[Excerpt provided]
Contact us!
Find Us On Facebook

Free Ground Shipping

Pay by VISA, Mastercard, Discover, AMEX, Paypal or Bank Transfer

AMD Solution Provider
NVIDIA Partnerforce Program Member

General Purpose GPUs - 60x the Power of Today's CPUs?

Original Article Date: 2009-02-17


The nVidia Tesla S1070 - 960-cores and 1000GFLOPS in a 1U enough for you?

A couple of years ago I had a hunch, and I passed on this hunch to a number of you. Basically, I said that a third manufacturer would arise to challenge Intel and AMD in the CPU market. I had seen the phenomenal growth and maturity of nVidia, the graphics chip manufacturer, in the half-decade previous. I'd noted that a new powerhouse within the PC was rising to rival the computing power of the main CPU. That powerhouse was the Graphics Processing Unit (or "GPU").

Fuelled by the millions of dollars from insatiable gamers in need of faster frame-rates while playing, Doom, Quake, Half-Life and Far-Cry (in that chronological order...), nVidia developed more and more powerful chips that would render the complex series of floating-point calculations necessary to create a virtual world of objects and scenery within the PC.

Their great rival ATi, was also responding to gamers needs by developing faster and more powerful chips, but it was clear that they were no competition to the technological brains and management acumen of nVidia. As many of you know, ATi was acquired by AMD in 2006, but that's another story. It's just worth mentioning here the irony that nVidia's greatest rival was bought by a CPU manufacturer, in an article about nVidia morphing into a manufacturer of high performance "CPUs".

The graphics company parallelled their success in the gaming market with display cards aimed at the workstation sector, specifically the QuadroFX series, that are optimised for line and layer based graphical rendering common to 3D design, engineering and scientific displays, as opposed to heavily textured gaming graphics.

[What is expected]
Answer these questions from the article on general purpose GPUs:
(a) In what year was ATi acquired by AMD?
(b) How many cores does the nVidia Tesla S1070 have?
(c) Which series of nVidia display cards is aimed at the workstation sector?
The material after this point is separate from the article on general purpose GPUs.

[Supplied material]
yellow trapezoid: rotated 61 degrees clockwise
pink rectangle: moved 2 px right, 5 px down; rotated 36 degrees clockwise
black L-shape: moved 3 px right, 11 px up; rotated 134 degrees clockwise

[Solution to the exercise]
(a) 2006
(b) 960
(c) The QuadroFX series